LEHI -- Before he learned how to drive a car, Lehi High School student Brock Brown designed a simple way to solve binomial expansions.

Assistant Professor Ben Moulton from UVU's Math Department is traveling with Brown on Nov. 1 to Anaheim, Calif., to present "Brock's Theorem: An Alternate to the Binomial Theorem" at a math conference.

The American Mathematical Association of Two Year Colleges sponsor the annual event.

In many ways, Brock Brown is a typical teenager. He has an after school job, doesn't like homework, and enjoys making music and spending time with friends.

Last spring, as a sophomore, he was sitting in his math class learning to use Pascal's triangle to solve binomial expansions, and devised a quicker formula that according to Moulton is elegant and simple.

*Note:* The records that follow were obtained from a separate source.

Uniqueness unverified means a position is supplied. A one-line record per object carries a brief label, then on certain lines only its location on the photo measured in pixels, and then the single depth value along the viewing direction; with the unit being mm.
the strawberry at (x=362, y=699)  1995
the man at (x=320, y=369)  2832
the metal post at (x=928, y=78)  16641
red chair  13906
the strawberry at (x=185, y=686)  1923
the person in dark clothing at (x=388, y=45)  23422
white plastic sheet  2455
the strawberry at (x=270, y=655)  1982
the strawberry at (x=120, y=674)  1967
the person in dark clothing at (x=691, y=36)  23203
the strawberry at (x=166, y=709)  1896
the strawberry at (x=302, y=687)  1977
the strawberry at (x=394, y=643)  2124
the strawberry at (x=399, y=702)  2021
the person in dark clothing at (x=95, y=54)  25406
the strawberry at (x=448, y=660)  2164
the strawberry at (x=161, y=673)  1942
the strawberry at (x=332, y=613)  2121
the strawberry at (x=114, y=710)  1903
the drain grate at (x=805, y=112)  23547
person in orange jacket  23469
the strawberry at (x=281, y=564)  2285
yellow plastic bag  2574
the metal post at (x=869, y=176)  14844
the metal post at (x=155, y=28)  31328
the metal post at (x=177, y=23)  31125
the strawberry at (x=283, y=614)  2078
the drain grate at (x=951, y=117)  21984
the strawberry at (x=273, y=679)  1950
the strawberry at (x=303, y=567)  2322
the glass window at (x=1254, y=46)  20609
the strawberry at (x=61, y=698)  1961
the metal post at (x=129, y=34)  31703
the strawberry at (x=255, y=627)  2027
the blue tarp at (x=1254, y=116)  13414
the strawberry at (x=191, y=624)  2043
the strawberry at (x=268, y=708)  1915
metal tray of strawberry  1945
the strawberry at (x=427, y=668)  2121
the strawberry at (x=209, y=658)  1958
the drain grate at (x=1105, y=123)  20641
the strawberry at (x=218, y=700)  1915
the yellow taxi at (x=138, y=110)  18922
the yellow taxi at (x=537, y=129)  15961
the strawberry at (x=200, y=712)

"It's going to take a really long time on the homework if I do it this way," Brown said he told himself.

Unlike his high school peers, Brown pondered the pattern he saw in Pascal's triangle and found a short cut. Currently a junior at Lehi High School, he got his homework done faster, which was his intent, and also got the attention of university scholars.

Binomials are an algebraic expression showing the sum or difference of two terms. An expansion raises a binomial to a power. As long as the powers are low, binomial expansions can be solved simply. With higher powers, multiplying binomials can quickly become very complicated.

"Multiplying down 20 rows creates lots of room for error," said Sharon Gourley, Brown's LHS math teacher.

After class, Brown approached his teacher and said he could do the homework without using Pascal's triangle.

"While I was teaching, I could just see his brain going. When he told me after class, I knew right away that he probably had something really cool," Gourley said.

Brown said he hated doing homework but knows it's sometimes necessary. He thought creating his theorem was easier because he hadn't done the class assignment yet. "Homework locks you into doing things the expected way," he said.

At the same time Brown was wowing his math teacher, his mother, Sarah Brown, was attending a math class at UVU for her graphic design major.

While going over difficult course work, Brown's mother told her professor that her son really excels in math and could probably solve anything he could throw at him.

"I sort of took that as a personal challenge and began sending Sarah home with really tricky problems for Brock to solve, but I never stumped him," Moulton said.

"When his mother kept bringing back his work with the right answers I thought 'Who is this kid?' " he said.

Brock Brown showed his formula to Moulton.

"When we brought it to him he was blown away by it and volunteered to create a proof," Brock Brown said.

Moulton worked with his department chair to mathematically show this theorem works in every case. He said at UVU they're always looking to nurture curiosity and promote education in the community.

Sarah Brown credits Gourley with creating the environment in a high school class where her son could use his unique talent.

"In the university setting, they're constantly publishing and rewriting theorems. You just don't expect to see it from a high school student," Gourley said.

Moulton submitted Brock's Theorem to the AMATYC, and they were invited to participate in the upcoming conference.

"All we did was a little mathematical thing. Other people have created similar formulas but Brock's work is really elegant and simple," Moulton said.

Brock Brown said his LDS faith inspires every aspect of his life. His success in mathematics aside, he said he dreams of one day becoming a seminary teacher.

He said people should strive for more than just knowledge about various subjects.

"Knowledge is a step toward understanding, which is a step toward teaching," he said, adding that "The key is to not simply take things apart, detail by detail; not simply to compartmentalize and segregate; but also to unify and put the pieces back together."